SUE GRAFTON – V is for Vengeance. Putnam’s, hardcover, December 2011. Berkley, reprint paperback, November 2012.

SUE GRAFTON - V Is for Vengeance

   There are very few mystery writers who have attained the iconic status of having their books published with only their name on the cover and (for all intents and purposes) a single letter. For most of Sue Grafton’s fans, that’s all they need.

   I was a bit disappointed with this one, though. The stakes, through most of the book, seem too small, for one thing. PI Kinsey Millhone’s adversary is a gang of shoplifters. A gang of well-organized shoplifters, to be sure, but except for the very highest-up, shoplifters are all they are.

   Nor do I think that I’m the only one to miss some of the other characters who’ve populated most of Kinsey’s earlier adventures. Her elderly landlord and next door neighbor Henry Pitts is off in Chicago for most of Vengeance, and her relationship with Cheney Phillips, Kinsey’s good friend on the police force, whatever that relationship may currently be, seems to be on maintenance so low that a quick flip through the book doesn’t turn up a single scene in which he appears (but he does).

   Kinsey is her own feisty, well-spoken self, with her portion of the novel told in first person, but the alternating scenes telling us another story (which we instinctively know will eventually be connected, don’t we, inveterate mystery readers?) are told in third person, and often become a chore to chug through (comparatively speaking).

   At just over 400 pages in the paperback edition, you do get your money’s worth, though, but around the 200 page mark I confess to mind-wandering, just a little bit, thinking of the very same things I’ve just been talking about, and that’s not a good sign in anyone’s book.

** Supplied data **
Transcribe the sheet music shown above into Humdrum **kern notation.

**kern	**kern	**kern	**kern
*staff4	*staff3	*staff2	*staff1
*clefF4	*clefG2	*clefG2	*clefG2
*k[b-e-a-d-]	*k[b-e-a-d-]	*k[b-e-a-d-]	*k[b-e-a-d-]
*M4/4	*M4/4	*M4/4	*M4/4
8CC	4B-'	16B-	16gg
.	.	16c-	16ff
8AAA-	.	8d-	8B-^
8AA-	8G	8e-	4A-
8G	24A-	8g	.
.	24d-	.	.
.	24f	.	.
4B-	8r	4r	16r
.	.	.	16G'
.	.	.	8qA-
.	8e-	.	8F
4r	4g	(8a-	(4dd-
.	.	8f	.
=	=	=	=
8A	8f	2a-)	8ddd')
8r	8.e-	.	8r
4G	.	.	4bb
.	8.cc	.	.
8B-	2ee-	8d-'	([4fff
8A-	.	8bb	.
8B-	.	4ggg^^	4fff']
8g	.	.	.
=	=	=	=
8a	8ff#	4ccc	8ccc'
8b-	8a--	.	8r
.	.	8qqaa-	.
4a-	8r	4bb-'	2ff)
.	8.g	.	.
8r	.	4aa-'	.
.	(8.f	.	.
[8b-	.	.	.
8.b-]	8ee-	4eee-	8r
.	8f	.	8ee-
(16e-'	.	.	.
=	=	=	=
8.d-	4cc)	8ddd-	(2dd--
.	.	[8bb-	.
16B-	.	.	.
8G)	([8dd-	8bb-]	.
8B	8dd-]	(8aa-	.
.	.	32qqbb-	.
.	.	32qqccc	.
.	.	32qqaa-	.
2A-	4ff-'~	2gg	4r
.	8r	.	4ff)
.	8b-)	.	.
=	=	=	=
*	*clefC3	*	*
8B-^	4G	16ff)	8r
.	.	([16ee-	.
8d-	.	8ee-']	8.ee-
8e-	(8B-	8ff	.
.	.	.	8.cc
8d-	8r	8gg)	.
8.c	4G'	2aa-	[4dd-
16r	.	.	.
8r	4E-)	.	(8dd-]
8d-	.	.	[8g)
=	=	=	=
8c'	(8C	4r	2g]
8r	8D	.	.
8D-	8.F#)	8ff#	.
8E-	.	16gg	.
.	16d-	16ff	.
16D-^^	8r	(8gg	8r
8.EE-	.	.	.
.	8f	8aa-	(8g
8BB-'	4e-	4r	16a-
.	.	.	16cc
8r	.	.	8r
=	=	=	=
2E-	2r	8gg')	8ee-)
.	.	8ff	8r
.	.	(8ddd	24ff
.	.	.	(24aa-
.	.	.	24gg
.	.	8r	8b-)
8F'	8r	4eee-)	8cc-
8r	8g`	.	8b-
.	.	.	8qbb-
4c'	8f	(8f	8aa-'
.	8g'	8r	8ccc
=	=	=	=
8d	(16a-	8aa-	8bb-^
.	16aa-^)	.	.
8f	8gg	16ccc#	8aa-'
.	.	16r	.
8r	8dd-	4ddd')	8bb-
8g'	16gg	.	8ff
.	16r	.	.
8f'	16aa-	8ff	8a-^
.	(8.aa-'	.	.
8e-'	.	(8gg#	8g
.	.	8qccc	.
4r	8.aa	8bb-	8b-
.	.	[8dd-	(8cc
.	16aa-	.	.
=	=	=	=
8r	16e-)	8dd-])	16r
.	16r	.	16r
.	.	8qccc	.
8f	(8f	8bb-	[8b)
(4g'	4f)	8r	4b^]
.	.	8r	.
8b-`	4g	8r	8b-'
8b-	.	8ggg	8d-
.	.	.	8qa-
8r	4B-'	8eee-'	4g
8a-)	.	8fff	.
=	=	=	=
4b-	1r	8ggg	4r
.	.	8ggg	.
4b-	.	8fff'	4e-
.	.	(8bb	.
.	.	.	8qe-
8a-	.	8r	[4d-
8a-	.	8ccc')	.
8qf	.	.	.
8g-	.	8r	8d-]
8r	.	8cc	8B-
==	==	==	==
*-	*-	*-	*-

** Exercise objective **
Please copy the passage from the V is for Vengeance review word for word, beginning at "At just over" and stopping after "in anyone’s book.".

** Solution **
At just over 400 pages in the paperback edition, you do get your money’s worth, though, but around the 200 page mark I confess to mind-wandering, just a little bit, thinking of the very same things I’ve just been talking about, and that’s not a good sign in anyone’s book.